The memorial service for Tom Thorne and Beth Williams was held in Laramie, Wyoming, on January 5. For a moving description of that service, go to www.wildlifedisease.org and follow the link. There is also information there for contributing to the Wildlife Disease Association for a tribute to these two outstanding people. A third case of BSE has been confirmed in Alberta, Canada. The latest incident is in a 7-year-old animal and is believed to be unrelated to the case announced last week. No part of the animal entered the human or animal food chain. In a related happening, a group of Montana ranchers have filed suit in federal court in an attempt to overturn the opening of the U.S. border to Canadian cattle and beef products.

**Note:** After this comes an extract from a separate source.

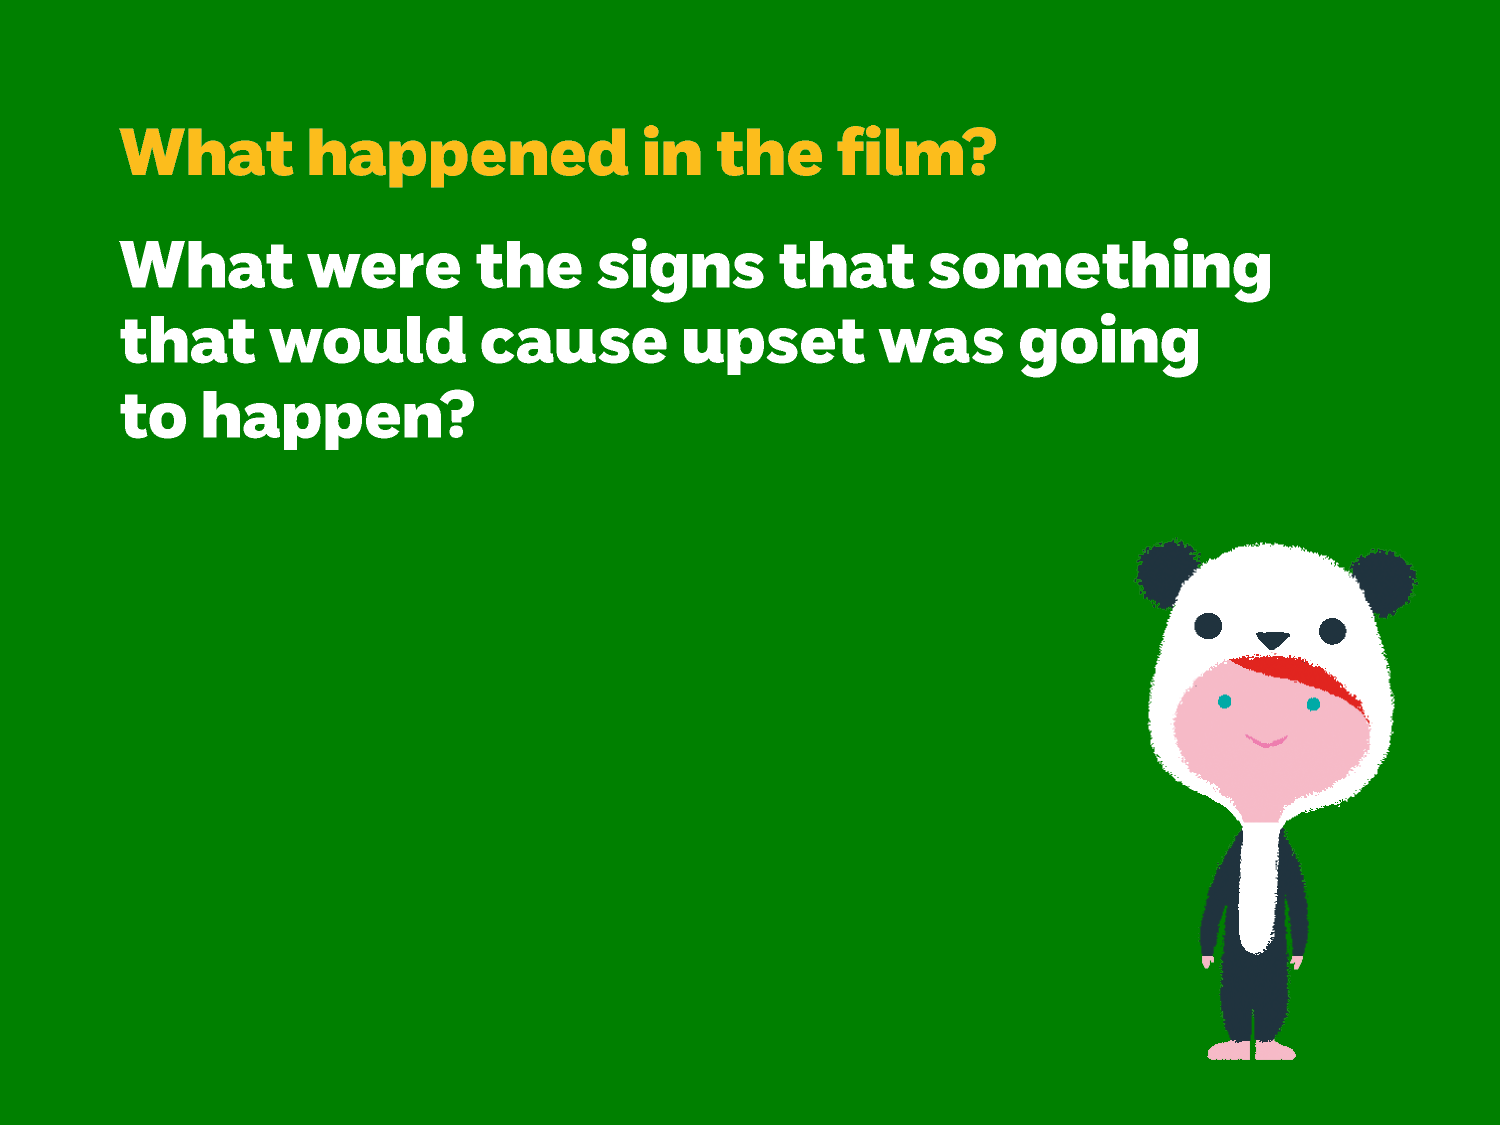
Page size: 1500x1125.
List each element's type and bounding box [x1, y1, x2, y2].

picture [119, 125, 1270, 450]
picture [1133, 537, 1419, 1060]
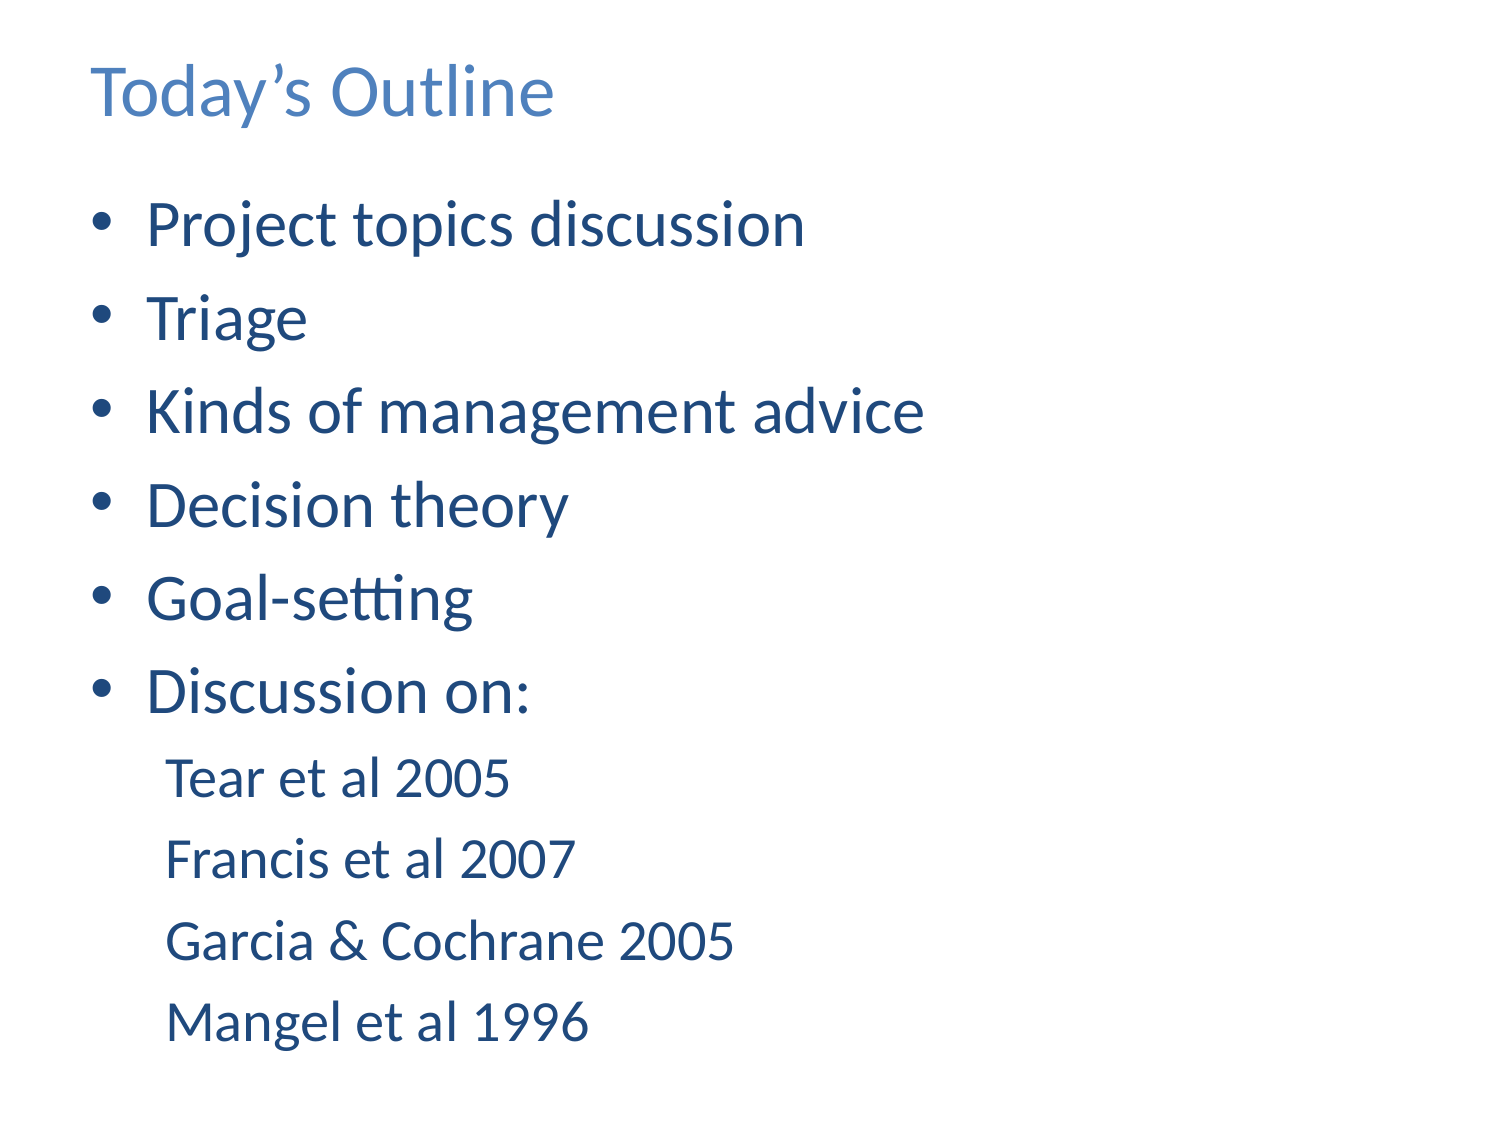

USDA is sending a team of experts to Canada to investigate the latest finding.

A reminder: The second international CWD symposium will be held in Madison, Wisconsin, July 12-14, 2005. The Wisconsin DNR and the National Wildlife Health Lab in Madison are organizing this event. The Nebraska Game and Parks Commission has completed the testing of 5,735 samples collected during the November firearm season for deer. We found an additional 29 animals positive for CWD. Most of these were in the Panhandle, however, one was in Hall County near Grand Island and one in Arthur County near the town of Arthur. These two represent an eastward movement of detected positives. A trial in Indiana is underway where a deer farm operator is accused of sedating animals with drugs prior to clients showing up to kill an animal. A grand jury in July indicted the operator and his manager on charges of illegally selling and transporting wildlife across state lines and facilitating the illegal killing of wildlife. The indictment also charged them with allowing unlicensed hunters to use illegal weapons and bait to hunt the deer. The manager has agreed to a plea bargain and will testify against the owner. He stated that the owner personally set the price to be charged, ranging from $4,000 to $20,000 per buck. He then described how deer were tranquilized and moved to small fenced-in pens for customers to choose their own bucks, which then were given reversal drugs. “Hunters were then taken to specific hunting tree stands in these high-fence pens and allowed to hunt the selected deer,” the manager stated.

Another interesting wildlife disease note is that a hunter in Michigan has been confirmed as becoming infected with bovine TB through a cut on his hand when he cleaned a deer he had harvested. The man killed the deer in Alcona County in October 2004 and sought medical attention after spotting telltale lesions in the animal’s chest cavity. The man has not been publicly identified, but is being treated and is expected to recover. Human cases usually are caused by breathing infected barn air or drinking unpasteurized milk from a sick cow. It is extremely rare to get the disease through cutaneous transmission.